With what is typically the toughest quarter of the year under way, hoteliers are bracing for the worst.
"Every dollar in room rate that you give up really affects your profit more than a point in the occupancy does," said Peter Tyson of PKF Consulting Corp., which works with the hospitality industry nationwide.
The dearth of major first-quarter conventions is compounding the problem for the city's hotels. Only two 2,000-plus-room events have been booked: the National Soccer Coaches Association of America convention (7,298 rooms), which ended yesterday, and March's National Science Teachers Association conference (23,771 rooms).
Slim pickings?
When it opens, the expanded Convention Center will help solve some of the problems typical of the start of every year, said Jack Ferguson, executive vice president of the Philadelphia Convention and Visitors Bureau, which books the center.
January tends to be dominated by events such as the Philadelphia Home Show, which opened yesterday and runs through next Sunday, Ferguson said.
"These shows all require a long move-in and move-out period, curtailing other convention groups from coming in," he said. The expansion will fix that by allowing both so-called gate shows and large conventions to occur simultaneously.
Until then, it could be slim pickings.
In a bid to fill more hotel rooms, the Greater Philadelphia Tourism Marketing Corp. last week launched a revamped and renamed Web site, Visitphilly.com, and a $1.7 million winter marketing campaign with new TV, online, and print ads.
When hotels charge less, the tourism-marketing group and the Convention and Visitors Bureau - each of which gets a portion of its budget from the 8.2 percent city hotel tax - have less to spend touting the city's charms.
"We've had to eliminate advertising in Canada and to target closer-in areas and rely more heavily on partnerships," said Meryl Levitz, the tourism agency's president and chief executive officer, because last year about $1 million less was received from the hotel tax.
The Convention and Visitors Bureau got about $1.25 million less. "It's national. It's a buyer's market," said the bureau's Ferguson. "It's all about depressed occupancies."
Patrick Scholes, senior lodging analyst at FBR Capital Markets in Arlington, Va., said that in down times, "the road to recovery for the lodging industry, historically, is to get heads in beds. But to do that, you put everything on sale.

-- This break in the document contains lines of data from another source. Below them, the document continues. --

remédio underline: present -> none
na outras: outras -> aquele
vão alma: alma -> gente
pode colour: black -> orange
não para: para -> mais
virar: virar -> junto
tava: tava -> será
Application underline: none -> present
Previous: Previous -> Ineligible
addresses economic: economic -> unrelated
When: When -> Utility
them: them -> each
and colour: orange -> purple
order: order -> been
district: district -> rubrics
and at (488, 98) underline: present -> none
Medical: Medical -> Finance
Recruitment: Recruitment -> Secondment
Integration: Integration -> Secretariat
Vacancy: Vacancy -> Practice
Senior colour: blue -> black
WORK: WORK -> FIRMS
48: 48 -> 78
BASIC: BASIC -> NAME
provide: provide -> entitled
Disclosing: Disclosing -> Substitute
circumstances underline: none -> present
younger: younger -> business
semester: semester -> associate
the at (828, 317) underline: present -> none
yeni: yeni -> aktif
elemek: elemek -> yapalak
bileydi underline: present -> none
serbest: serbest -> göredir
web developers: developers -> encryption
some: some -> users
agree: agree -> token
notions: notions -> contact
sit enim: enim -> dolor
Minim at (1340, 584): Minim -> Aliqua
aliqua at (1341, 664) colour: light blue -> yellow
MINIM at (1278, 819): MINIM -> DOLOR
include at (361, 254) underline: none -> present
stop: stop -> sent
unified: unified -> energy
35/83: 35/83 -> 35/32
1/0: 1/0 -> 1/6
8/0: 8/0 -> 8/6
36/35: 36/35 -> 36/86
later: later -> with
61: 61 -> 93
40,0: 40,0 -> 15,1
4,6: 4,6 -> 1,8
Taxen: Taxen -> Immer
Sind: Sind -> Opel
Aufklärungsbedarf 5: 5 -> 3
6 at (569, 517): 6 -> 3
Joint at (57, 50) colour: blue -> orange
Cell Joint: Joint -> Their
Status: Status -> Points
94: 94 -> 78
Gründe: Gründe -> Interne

"That is a very important part of the recovery . . . that [hotel guests] take the deal, and from there, you slowly increase your pricing and build from that."
In Philadelphia, lower room rates will likely continue throughout 2010.
"Our forecast doesn't indicate anything happening in the pipeline that will make any substantial change to that forecast," said Walsh at the Philadelphia Marriott. "We will pick up no new demand in the city."
At the Hyatt Regency Philadelphia at Penn's Landing, where the average daily room rate is down 12 percent from a year ago and revenue per available room is off about 25 percent, general manager Coker is just as anxious.
Although she has not had to lay off any of the hotel's 250 employees, it's a possibility.
"If you can get out of the first quarter either flat or ahead of budget, it sets the tone for the balance of your year," she said. "Unfortunately, we're looking to come out behind budget in the first quarter."
But if you're a traveler, it's easy to think you've hit the jackpot.
Nashville psychologist Michael Myszka, 58, and son Jonah Powers-Myszka, 18, were paying $120 for each of two nights, a special group rate, at the Doubletree, where they arrived Friday for the soccer coaches convention, where Jonah was being honored.
"For a big city, the rates are very good," Michael Myszka said. "We are very pleased."